Your task: In the World Cup match report, copy the passage from "Islam Slimani took" up to and including "the Algerians' dominance.", replacing "Korean" with "South Korean" wherever it appears.

PORTO ALEGRE, Brazil - South Korea's defensive problems returned to the fore as it fell 4-2 to Algeria in Porto Alegre on Sunday, giving the African country its first World Cup victory in 32 years.
Facing a far more aggressive opponent than in its opening match with Russia, Korea displayed a less careful and more desperate game against a heavy defence and speedy offence. Midfielder Son Heung-min and captain Koo Ja-cheol softened the blow with second-half goals, but the team's weak defence could not stop the ruthless Algerian attack.
With this victory, Algeria is second in the group standings behind Belgium. South Korea will go on to face Belgium, its third and toughest opponent.
"We knew that the Algerian team was very strong, and we did not underestimate them," said Korean head coach Hong Myung-bo after the match. "For us, the defence wasn't up to what it should have been. I think that experience-wise, the defenders weren't up to the standard.
"But the game is over, and … we will continue to do our best. That is the only thing that is left for us to do."
Islam Slimani took advantage of an inattentive Korean back line in the 26th minute, followed by Rafik Halliche scoring off a corner kick two minutes later. The Algerian defence played calmly, methodically passing the ball down the line as the Korean forwards stood too timid to press. Then it lobbed a long ball over the midfield to Abdelmoumene Djabou, who scored the third goal in the 38th minute to ensure the Algerians' dominance.

Stored data:
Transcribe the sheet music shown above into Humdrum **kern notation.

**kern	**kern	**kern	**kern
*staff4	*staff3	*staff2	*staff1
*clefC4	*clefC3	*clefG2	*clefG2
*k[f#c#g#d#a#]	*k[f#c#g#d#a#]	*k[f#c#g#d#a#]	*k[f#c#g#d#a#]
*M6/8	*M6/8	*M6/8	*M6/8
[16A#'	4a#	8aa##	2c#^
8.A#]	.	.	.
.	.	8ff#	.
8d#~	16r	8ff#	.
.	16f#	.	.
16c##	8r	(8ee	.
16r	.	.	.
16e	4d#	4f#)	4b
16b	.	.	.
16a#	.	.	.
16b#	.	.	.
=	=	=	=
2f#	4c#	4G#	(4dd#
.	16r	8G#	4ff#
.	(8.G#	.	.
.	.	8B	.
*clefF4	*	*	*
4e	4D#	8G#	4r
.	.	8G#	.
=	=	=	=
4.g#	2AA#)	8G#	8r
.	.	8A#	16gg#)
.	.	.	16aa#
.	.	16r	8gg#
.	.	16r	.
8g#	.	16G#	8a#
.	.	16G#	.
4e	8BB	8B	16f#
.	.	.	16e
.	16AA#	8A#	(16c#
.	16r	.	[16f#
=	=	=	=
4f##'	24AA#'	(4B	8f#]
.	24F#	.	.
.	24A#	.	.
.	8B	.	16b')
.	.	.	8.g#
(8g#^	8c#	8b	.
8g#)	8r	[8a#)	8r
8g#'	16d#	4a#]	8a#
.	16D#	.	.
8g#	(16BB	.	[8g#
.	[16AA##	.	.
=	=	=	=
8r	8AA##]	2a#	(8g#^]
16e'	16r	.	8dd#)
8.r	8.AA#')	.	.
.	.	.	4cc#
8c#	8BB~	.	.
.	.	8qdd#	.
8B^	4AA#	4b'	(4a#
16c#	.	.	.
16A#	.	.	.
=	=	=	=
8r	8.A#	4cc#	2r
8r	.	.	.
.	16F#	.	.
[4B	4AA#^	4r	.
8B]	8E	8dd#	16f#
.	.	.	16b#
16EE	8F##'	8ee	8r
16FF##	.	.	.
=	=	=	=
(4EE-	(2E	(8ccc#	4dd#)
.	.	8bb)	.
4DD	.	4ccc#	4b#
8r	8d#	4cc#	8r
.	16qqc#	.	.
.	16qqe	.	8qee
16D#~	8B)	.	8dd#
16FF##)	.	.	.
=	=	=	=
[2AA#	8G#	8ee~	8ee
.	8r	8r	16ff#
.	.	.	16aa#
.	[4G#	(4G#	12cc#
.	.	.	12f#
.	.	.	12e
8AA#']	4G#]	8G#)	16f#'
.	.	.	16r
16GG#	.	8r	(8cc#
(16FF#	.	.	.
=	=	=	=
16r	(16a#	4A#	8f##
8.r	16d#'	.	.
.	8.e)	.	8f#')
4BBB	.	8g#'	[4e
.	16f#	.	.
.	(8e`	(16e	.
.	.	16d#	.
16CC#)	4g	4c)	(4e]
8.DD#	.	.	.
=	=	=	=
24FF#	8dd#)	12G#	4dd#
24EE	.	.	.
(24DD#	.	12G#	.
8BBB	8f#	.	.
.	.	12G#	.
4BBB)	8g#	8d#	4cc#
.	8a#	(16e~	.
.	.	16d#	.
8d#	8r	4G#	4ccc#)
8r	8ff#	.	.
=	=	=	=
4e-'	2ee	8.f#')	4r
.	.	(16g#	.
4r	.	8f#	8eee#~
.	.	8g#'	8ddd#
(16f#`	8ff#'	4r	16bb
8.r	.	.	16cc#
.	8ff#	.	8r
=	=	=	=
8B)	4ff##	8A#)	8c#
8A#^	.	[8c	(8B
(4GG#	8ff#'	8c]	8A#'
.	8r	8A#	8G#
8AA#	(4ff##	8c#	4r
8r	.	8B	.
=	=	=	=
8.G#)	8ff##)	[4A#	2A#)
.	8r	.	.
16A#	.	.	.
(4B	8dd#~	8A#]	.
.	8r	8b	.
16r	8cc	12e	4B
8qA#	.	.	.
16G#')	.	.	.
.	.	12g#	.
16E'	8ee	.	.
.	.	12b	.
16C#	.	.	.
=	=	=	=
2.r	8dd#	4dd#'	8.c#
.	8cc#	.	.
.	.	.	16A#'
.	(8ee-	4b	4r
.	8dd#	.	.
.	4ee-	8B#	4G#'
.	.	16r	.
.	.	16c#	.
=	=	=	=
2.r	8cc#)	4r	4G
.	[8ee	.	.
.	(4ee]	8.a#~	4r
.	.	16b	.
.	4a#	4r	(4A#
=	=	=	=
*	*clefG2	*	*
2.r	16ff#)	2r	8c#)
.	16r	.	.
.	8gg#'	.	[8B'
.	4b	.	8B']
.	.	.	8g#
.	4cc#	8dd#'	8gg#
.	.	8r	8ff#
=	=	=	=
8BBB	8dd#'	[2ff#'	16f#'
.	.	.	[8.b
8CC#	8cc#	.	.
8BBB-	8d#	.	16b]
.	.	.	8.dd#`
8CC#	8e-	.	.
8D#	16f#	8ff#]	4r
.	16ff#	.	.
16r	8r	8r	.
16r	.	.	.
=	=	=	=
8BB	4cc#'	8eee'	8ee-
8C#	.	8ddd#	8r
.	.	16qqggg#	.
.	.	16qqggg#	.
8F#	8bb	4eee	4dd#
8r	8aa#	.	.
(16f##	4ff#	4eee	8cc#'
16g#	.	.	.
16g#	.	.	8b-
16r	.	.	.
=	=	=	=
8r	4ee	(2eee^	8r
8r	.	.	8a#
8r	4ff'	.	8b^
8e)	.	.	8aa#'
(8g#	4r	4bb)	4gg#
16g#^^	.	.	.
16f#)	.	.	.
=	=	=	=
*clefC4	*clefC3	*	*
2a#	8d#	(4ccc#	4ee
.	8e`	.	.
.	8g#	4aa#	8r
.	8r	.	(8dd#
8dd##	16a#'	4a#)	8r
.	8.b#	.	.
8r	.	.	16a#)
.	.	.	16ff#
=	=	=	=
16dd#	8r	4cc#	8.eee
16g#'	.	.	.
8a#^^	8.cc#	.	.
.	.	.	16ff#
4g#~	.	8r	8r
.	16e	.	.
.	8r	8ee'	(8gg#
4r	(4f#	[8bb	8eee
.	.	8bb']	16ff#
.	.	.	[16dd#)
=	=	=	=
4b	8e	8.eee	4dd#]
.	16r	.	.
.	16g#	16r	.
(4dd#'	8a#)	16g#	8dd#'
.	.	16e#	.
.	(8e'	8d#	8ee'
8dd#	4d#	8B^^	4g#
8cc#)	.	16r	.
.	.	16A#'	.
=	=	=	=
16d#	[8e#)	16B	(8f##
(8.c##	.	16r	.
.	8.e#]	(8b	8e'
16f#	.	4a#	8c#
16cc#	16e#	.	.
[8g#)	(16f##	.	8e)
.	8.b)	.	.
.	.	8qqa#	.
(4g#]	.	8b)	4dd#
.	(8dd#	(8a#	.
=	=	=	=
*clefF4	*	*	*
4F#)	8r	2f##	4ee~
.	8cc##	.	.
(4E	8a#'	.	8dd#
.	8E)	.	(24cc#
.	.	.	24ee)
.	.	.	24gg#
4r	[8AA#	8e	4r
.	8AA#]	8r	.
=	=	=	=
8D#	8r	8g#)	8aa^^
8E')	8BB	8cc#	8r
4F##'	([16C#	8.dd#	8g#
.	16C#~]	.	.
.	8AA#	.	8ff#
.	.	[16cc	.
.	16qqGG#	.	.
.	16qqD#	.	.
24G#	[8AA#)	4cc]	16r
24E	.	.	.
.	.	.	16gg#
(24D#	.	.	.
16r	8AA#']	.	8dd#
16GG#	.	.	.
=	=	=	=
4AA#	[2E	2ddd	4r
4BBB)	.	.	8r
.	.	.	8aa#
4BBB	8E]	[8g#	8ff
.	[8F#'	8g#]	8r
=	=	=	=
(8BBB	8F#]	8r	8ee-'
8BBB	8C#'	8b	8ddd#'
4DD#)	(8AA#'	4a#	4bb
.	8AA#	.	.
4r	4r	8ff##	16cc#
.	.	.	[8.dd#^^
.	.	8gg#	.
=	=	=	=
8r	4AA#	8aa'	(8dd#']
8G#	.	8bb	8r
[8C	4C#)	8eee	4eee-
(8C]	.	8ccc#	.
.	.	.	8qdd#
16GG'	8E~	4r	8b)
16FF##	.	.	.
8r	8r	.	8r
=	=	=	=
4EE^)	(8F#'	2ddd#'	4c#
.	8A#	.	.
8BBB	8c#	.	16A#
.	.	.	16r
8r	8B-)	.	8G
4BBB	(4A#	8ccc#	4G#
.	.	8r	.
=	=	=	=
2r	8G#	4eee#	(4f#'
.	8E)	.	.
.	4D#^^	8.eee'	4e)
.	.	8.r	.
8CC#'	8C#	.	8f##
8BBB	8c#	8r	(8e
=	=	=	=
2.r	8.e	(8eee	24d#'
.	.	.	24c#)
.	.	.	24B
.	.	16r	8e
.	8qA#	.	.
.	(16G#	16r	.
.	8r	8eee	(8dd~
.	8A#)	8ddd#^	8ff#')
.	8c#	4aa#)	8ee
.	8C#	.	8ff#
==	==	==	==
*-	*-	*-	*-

Written answer:
Islam Slimani took advantage of an inattentive South Korean back line in the 26th minute, followed by Rafik Halliche scoring off a corner kick two minutes later. The Algerian defence played calmly, methodically passing the ball down the line as the South Korean forwards stood too timid to press. Then it lobbed a long ball over the midfield to Abdelmoumene Djabou, who scored the third goal in the 38th minute to ensure the Algerians' dominance.